◆ **WORK INSTRUCTIONS**
When you reach the records below, output every one exactly as written but leave out any pictures.

◆ **SOURCE MATERIAL**
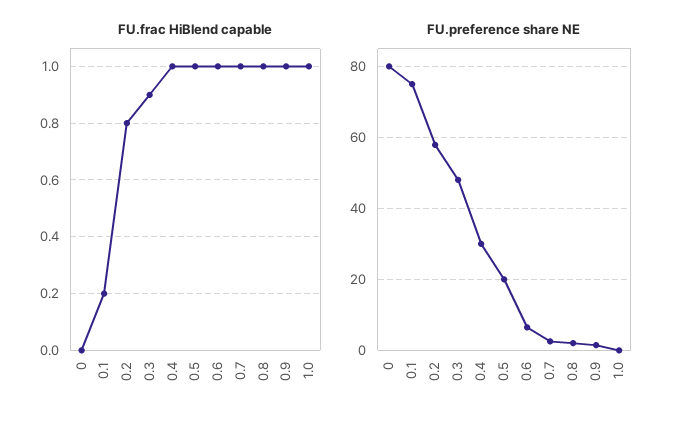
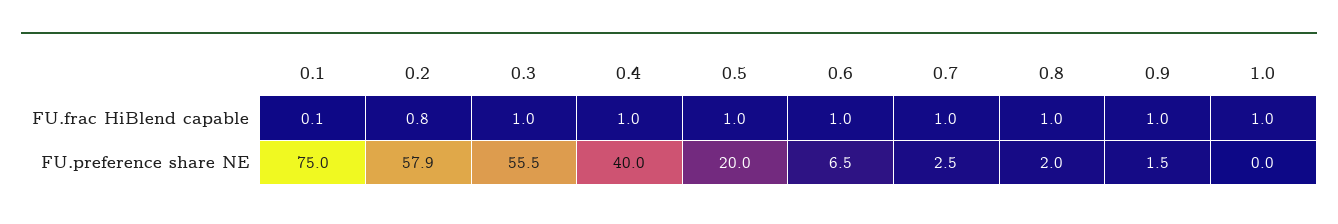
  {
    "FU.frac HiBlend capable": {
-     "0": 0,
-     "0.1": 0.2,
+     "0.1": 0.1,
      "0.2": 0.8,
-     "0.3": 0.9,
+     "0.3": 1,
      "0.4": 1,
      "0.5": 1,
      "0.6": 1,
      "0.7": 1,
      "0.8": 1,
      "0.9": 1,
      "1.0": 1
    },
    "FU.preference share NE": {
-     "0": 80,
      "0.1": 75,
      "0.2": 57.9,
-     "0.3": 48,
+     "0.3": 55.5,
-     "0.4": 30,
+     "0.4": 40,
      "0.5": 20,
      "0.6": 6.5,
      "0.7": 2.5,
      "0.8": 2,
      "0.9": 1.5,
      "1.0": 0
    }
  }

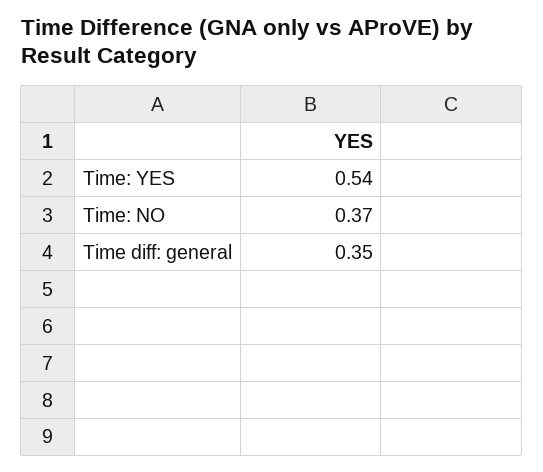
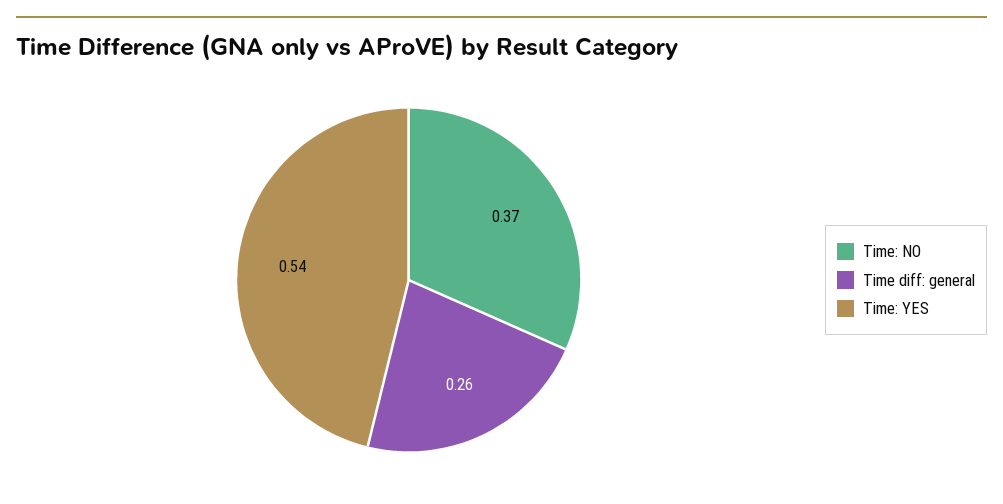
  {
    "Time: YES": 0.54,
    "Time: NO": 0.37,
-   "Time diff: general": 0.35
+   "Time diff: general": 0.26
  }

◆ **REPLY TO THE TASK**
  {
    "FU.frac HiBlend capable": {
-     "0": 0,
-     "0.1": 0.2,
+     "0.1": 0.1,
      "0.2": 0.8,
-     "0.3": 0.9,
+     "0.3": 1,
      "0.4": 1,
      "0.5": 1,
      "0.6": 1,
      "0.7": 1,
      "0.8": 1,
      "0.9": 1,
      "1.0": 1
    },
    "FU.preference share NE": {
-     "0": 80,
      "0.1": 75,
      "0.2": 57.9,
-     "0.3": 48,
+     "0.3": 55.5,
-     "0.4": 30,
+     "0.4": 40,
      "0.5": 20,
      "0.6": 6.5,
      "0.7": 2.5,
      "0.8": 2,
      "0.9": 1.5,
      "1.0": 0
    }
  }

  {
    "Time: YES": 0.54,
    "Time: NO": 0.37,
-   "Time diff: general": 0.35
+   "Time diff: general": 0.26
  }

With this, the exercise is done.